The first season starred Matthew McConaughey and Woody Harrelson, who were both executive producers, as well as Michelle Monaghan, Michael Potts and Tory Kittles. It used multiple timelines to trace the hunt for a serial killer by two Louisiana State Police Criminal Investigations Division homicide detectives over 17 years.

Pizzolatto said he's written two scripts so far that's he's happy with. But he has a message for people who believe rumours about who will be cast in season 2.

"Not a single rumour about casting that has been printed anywhere has any truth to it whatsoever. I've seen entertainment reporters say 'my sources say' and there are no sources. There's me and two other guys and they don't even know what I'm doing," he said.

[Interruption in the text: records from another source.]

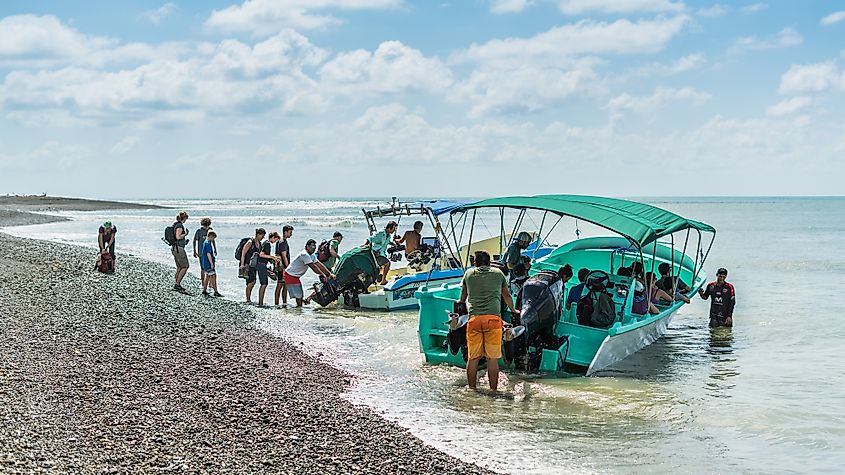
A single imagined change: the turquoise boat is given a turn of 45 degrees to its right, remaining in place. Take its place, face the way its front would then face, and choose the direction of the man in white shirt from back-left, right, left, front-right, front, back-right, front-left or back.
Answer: back-left

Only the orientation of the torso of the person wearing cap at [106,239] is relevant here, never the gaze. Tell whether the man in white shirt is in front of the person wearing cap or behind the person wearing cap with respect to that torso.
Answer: in front

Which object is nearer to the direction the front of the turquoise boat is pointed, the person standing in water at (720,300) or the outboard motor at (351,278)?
the person standing in water

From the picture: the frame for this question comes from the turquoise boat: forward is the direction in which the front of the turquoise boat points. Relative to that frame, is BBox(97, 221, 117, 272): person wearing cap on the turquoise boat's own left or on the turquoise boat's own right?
on the turquoise boat's own left

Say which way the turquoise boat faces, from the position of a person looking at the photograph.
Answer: facing away from the viewer and to the right of the viewer

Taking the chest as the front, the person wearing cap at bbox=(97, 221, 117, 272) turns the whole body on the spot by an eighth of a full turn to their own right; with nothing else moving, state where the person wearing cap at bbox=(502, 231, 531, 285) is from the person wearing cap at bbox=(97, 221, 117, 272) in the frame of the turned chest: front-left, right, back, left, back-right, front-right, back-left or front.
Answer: left

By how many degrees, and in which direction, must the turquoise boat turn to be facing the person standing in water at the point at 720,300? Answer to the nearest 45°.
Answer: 0° — it already faces them

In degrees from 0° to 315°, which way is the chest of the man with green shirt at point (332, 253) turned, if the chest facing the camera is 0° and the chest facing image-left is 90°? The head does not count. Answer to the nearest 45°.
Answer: approximately 270°

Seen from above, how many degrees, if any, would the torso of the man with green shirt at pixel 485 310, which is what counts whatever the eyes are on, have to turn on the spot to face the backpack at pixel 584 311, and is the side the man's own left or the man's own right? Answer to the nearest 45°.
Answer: approximately 45° to the man's own right

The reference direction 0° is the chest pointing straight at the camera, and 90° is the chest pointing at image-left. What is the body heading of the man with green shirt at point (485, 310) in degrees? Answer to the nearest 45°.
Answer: approximately 180°

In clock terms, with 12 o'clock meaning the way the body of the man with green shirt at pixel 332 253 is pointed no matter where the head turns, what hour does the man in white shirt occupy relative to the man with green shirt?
The man in white shirt is roughly at 4 o'clock from the man with green shirt.

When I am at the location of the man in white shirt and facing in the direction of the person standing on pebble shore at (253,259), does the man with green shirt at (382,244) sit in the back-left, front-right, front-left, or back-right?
back-right

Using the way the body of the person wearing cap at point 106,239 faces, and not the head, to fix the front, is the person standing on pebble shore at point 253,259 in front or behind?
in front
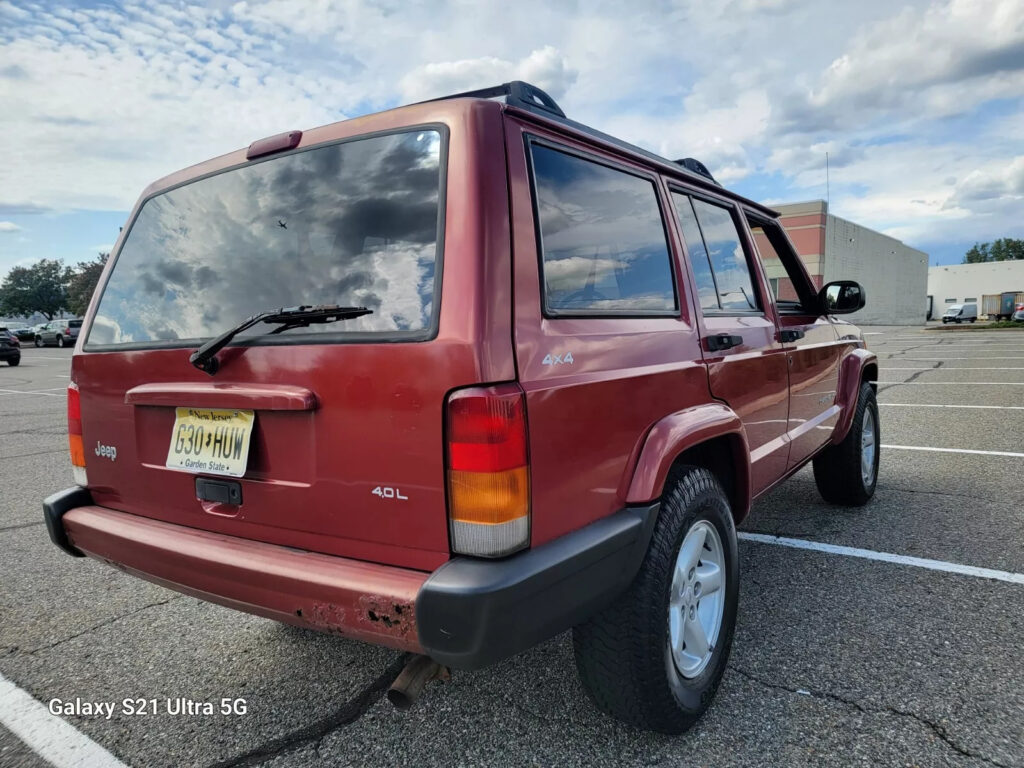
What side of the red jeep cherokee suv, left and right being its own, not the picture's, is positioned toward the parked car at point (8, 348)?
left

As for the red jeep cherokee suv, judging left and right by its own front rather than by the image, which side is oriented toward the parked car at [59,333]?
left

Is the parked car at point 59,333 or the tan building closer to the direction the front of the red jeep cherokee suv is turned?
the tan building

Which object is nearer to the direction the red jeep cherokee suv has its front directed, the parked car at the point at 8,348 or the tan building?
the tan building

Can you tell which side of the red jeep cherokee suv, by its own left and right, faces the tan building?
front

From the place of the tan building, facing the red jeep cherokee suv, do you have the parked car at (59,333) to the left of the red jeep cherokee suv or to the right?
right

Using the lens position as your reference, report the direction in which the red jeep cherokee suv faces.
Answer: facing away from the viewer and to the right of the viewer
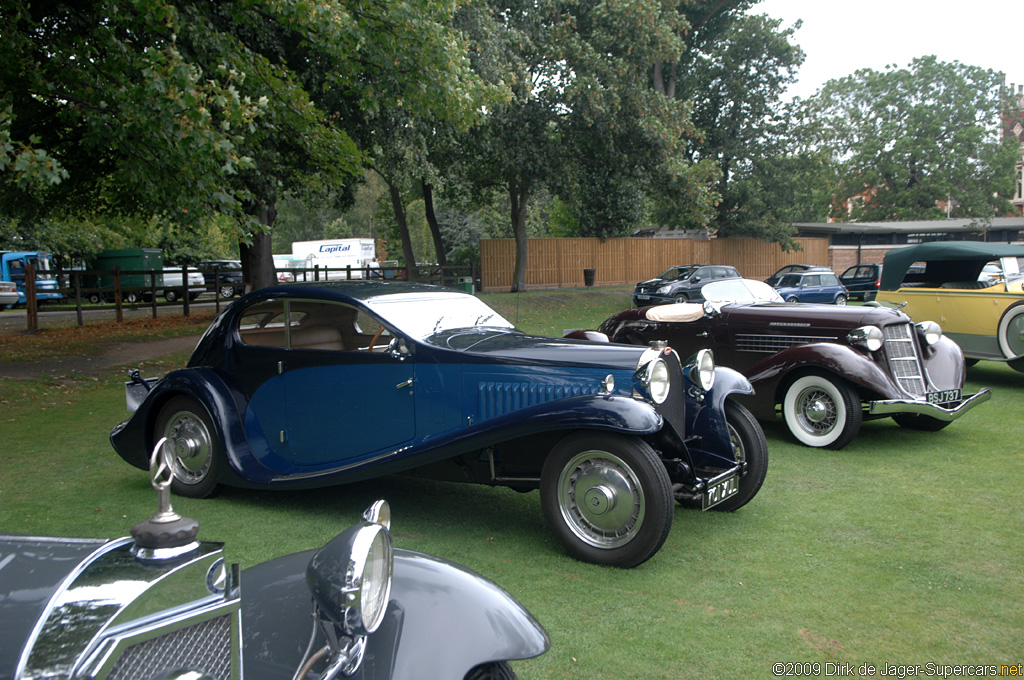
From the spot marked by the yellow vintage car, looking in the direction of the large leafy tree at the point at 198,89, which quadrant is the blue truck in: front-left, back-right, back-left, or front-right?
front-right

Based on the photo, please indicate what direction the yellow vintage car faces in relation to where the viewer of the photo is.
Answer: facing the viewer and to the right of the viewer

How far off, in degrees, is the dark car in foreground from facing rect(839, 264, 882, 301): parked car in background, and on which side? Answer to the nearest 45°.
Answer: approximately 90° to its left

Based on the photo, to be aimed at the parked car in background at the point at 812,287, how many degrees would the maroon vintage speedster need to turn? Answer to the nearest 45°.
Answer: approximately 135° to its left

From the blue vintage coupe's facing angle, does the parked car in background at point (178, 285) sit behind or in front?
behind

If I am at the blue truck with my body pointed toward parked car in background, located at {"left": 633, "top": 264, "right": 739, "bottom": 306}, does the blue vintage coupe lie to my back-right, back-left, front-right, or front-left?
front-right

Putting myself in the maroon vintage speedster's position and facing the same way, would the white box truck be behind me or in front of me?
behind

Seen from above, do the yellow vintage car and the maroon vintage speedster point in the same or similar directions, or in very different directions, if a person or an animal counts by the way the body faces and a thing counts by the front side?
same or similar directions

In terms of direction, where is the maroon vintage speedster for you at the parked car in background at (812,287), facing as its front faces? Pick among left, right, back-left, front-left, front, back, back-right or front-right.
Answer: front-left

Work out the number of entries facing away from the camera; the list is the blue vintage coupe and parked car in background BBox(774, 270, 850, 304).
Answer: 0

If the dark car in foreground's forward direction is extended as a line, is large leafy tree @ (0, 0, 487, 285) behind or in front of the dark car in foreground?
behind

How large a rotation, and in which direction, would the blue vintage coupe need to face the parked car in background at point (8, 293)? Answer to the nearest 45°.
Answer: approximately 180°

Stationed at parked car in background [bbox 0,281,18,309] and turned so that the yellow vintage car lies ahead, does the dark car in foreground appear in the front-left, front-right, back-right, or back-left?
front-right
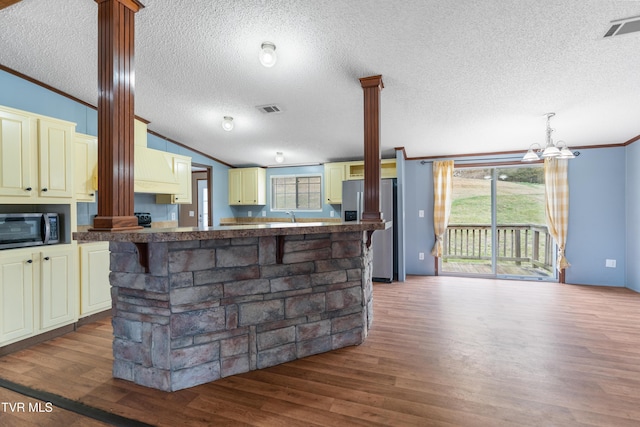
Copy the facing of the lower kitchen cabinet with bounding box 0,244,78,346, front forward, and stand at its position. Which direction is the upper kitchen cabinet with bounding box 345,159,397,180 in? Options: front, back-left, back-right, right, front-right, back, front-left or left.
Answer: front-left

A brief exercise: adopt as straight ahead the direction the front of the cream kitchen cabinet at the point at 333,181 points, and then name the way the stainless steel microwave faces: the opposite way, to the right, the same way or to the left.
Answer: to the left

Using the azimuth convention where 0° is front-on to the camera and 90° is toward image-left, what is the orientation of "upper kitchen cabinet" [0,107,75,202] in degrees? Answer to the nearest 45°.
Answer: approximately 315°

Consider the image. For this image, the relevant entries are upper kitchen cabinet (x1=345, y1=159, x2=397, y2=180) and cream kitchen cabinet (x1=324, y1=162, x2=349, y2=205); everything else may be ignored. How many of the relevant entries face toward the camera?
2

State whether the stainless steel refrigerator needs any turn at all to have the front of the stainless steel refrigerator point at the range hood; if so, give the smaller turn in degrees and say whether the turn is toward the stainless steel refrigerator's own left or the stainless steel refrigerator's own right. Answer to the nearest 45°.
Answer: approximately 45° to the stainless steel refrigerator's own right

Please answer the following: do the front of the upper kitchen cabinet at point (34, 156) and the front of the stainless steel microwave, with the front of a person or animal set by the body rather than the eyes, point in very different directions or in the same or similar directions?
same or similar directions

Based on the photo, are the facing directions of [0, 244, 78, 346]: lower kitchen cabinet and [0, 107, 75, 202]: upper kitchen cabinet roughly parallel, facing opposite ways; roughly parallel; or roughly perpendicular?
roughly parallel

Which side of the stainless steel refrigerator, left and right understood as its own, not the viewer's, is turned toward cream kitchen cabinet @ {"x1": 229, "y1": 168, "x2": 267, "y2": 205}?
right

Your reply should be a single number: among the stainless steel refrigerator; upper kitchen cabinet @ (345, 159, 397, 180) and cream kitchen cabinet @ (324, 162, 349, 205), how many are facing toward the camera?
3

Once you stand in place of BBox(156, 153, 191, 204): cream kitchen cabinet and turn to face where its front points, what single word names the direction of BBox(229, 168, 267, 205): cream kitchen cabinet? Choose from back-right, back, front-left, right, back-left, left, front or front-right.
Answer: left

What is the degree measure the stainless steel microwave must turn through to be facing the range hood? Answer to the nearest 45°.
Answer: approximately 90° to its left

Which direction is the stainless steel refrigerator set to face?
toward the camera

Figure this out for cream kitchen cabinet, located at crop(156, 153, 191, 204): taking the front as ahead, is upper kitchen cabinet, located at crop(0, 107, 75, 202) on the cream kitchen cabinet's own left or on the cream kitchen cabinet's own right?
on the cream kitchen cabinet's own right

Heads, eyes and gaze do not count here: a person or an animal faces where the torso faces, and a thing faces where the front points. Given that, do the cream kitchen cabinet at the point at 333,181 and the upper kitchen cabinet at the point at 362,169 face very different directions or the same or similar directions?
same or similar directions

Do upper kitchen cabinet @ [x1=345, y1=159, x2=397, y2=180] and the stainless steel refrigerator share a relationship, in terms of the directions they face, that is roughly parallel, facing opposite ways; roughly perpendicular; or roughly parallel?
roughly parallel

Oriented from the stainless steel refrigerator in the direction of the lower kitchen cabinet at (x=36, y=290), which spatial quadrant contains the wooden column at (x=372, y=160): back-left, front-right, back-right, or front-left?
front-left

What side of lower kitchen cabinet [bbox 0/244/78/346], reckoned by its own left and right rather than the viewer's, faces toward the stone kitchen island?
front

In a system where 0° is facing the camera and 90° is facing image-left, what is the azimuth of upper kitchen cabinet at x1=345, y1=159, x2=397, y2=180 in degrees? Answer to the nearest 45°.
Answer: approximately 0°

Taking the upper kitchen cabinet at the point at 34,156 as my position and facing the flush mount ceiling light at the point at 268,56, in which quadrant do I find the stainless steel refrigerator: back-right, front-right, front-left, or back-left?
front-left

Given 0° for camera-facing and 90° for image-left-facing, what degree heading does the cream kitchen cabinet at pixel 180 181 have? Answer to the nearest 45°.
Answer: approximately 315°
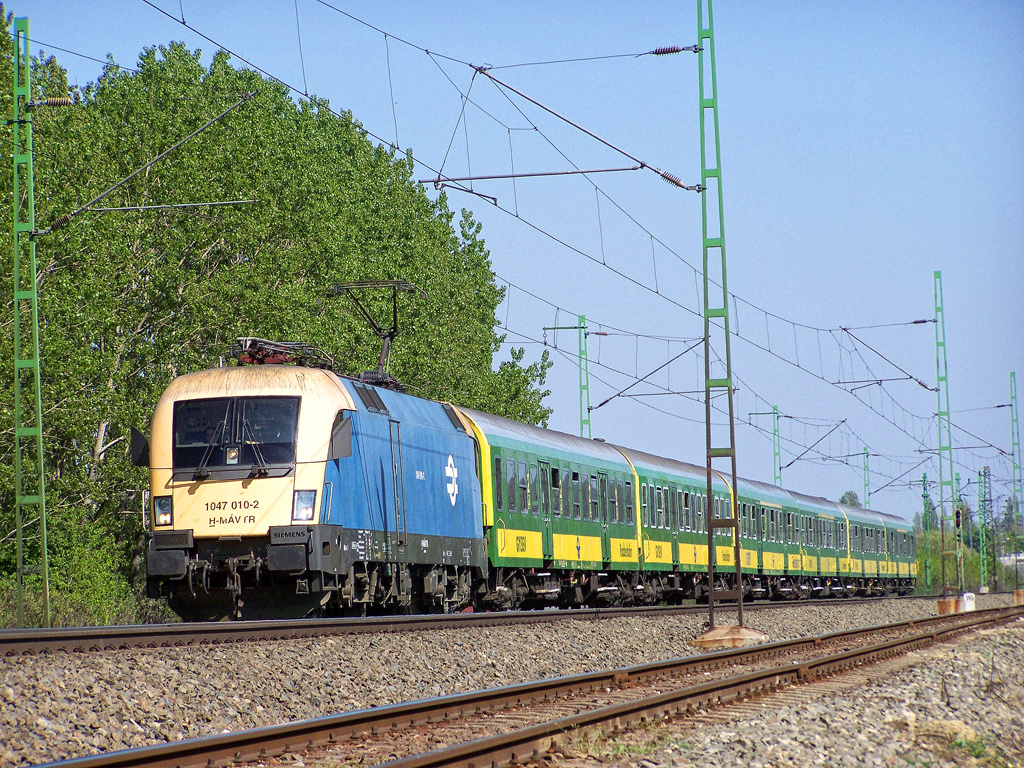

"We haven't approached anybody yet. When I get back we're going to be meeting with directors and get the casting process into full gear," said Pizzolatto.

"We have four primary POV (point of view) roles we will really need to focus on and once those are in place we'll know the shooting schedule for sure. Right now we're planning to start in the fall."

The newfound attention and success has been a bit difficult for Pizzolatto, who is notoriously reclusive and does his best to avoid any social media.

"I'm pretty hard to actually get a hold of by design," he said.

"This has all been very new to me and what I've had to do is just find a distance for myself. We got here by me working in a vacuum towards my own vision for better or worse and then not compromising on it," said Pizzolatto.

"I'm not going to allow that sort of speculation to influence the way I work, and at the same time in order to work the way I work I cannot be engaging total strangers on the Internet to explain my work to them. I even kind of think it denigrates the work a little bit."